**Items**

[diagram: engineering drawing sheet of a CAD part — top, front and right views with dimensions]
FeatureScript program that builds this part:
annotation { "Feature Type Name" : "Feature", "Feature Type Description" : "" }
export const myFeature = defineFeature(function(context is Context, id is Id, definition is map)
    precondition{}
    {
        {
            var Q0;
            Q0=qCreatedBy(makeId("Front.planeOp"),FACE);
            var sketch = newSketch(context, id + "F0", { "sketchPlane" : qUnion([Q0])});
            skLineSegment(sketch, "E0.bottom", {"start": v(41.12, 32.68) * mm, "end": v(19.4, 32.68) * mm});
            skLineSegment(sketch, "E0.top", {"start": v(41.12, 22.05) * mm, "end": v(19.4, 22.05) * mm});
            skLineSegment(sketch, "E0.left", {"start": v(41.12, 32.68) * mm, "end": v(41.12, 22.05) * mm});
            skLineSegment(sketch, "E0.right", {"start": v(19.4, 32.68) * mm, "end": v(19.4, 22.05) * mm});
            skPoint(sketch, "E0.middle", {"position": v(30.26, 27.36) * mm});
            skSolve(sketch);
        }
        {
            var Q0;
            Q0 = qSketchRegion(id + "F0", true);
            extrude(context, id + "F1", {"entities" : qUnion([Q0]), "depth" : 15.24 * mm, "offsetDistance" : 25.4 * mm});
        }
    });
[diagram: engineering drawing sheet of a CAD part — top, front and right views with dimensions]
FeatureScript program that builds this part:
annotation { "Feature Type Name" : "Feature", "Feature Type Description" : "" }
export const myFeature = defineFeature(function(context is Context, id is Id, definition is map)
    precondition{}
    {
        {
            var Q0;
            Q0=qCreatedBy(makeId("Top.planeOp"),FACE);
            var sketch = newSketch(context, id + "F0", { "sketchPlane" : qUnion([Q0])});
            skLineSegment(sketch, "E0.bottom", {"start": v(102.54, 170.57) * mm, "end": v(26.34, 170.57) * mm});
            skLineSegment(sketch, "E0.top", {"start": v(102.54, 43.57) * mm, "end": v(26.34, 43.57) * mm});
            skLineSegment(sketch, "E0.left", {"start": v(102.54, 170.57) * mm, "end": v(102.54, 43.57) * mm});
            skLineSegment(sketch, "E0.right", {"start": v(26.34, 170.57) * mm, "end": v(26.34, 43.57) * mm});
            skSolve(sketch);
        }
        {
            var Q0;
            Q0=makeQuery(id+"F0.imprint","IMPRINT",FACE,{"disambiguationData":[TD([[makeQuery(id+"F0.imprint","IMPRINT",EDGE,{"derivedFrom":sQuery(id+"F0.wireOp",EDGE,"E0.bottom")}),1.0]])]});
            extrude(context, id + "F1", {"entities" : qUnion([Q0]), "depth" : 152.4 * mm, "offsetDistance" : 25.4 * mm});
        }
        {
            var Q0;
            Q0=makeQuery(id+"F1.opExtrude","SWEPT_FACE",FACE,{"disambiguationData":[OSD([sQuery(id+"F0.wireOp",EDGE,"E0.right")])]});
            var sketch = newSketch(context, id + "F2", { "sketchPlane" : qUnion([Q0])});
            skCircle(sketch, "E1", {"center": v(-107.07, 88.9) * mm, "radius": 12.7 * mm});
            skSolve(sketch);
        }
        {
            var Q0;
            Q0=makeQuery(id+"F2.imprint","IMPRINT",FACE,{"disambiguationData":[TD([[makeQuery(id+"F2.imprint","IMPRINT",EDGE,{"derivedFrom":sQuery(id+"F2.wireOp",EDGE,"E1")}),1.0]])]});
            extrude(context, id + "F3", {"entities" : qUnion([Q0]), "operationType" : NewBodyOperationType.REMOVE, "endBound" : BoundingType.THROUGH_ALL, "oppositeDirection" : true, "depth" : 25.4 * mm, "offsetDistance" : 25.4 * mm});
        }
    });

**Challenge**
Find every line in the entries above that contains the string "left" and copy each one in full. The match is case-sensitive.

**Answer to this problem**
            skLineSegment(sketch, "E0.left", {"start": v(41.12, 32.68) * mm, "end": v(41.12, 22.05) * mm});
            skLineSegment(sketch, "E0.left", {"start": v(102.54, 170.57) * mm, "end": v(102.54, 43.57) * mm});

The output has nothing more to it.